In this context, it’s not hard to see that if you want a bank loan, you have to pay for the privilege of having your application chosen. It’s not hard to see how a new caste certificate, a new birthplace and a new set of ancestors can be arranged for upper-caste Indians in order to guarantee a place on a ballot reserved for low-caste candidates. And it’s certainly not hard to see why court witnesses and police officers would want money for a verdict of innocence. These are merely ways of making a living in a place where “the infrastructure of opportunity” is limited.
* * *
Having ushered us into the slum of Annawadi, Boo makes it hard for us to leave. It is Boo’s great achievement that, even as injustice after injustice takes place on the page, Annawadians never become clichés of third-world abjectness or walk-ons in a piece of blockbuster poverty porn like Slumdog Millionaire. In her author’s note, she explains that, though she spent three years interviewing people in the slum, she has chosen to keep herself out of the story, adopting an omniscient point of view that allows her to report Annawadians’ actions as well as their thoughts and feelings. To reconstruct the events that led to the burning of Fatima the One Leg, Boo interviewed 168 people, some of them more than once, and consulted more than 3,000 public records. She also asked some of her subjects to document their lives with Flip cameras, thus giving them the freedom to choose their own narratives.

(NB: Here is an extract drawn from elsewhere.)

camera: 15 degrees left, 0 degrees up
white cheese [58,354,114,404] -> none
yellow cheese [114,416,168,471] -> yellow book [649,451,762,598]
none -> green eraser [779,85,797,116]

Boo succeeds where so many reporters have failed because she has given the people of the undercity the same time and attention they would have received had they been residents of the overcity. And it is to her credit that she never suggests policies for helping Annawadians out of poverty; her concern is how existing policies have affected them. Her superb sense of detail, her nuanced writing and her considerable empathy make Behind the Beautiful Forevers nothing short of a masterpiece.

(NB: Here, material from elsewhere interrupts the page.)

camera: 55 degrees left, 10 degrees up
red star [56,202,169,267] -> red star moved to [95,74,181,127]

It might be tempting to think that what happens in Annawadi can only happen in the developing world. But in Los Angeles, where I live now, I see migrants every day going through the trashcans in the alley behind my house. They pick out tin cans, glass bottles and plastic containers of every kind, which they sort and sell at the recycling plant. These migrants too have come from another part of the continent; they too have settled in an undercity; and they too are dependent for their survival on the overcity.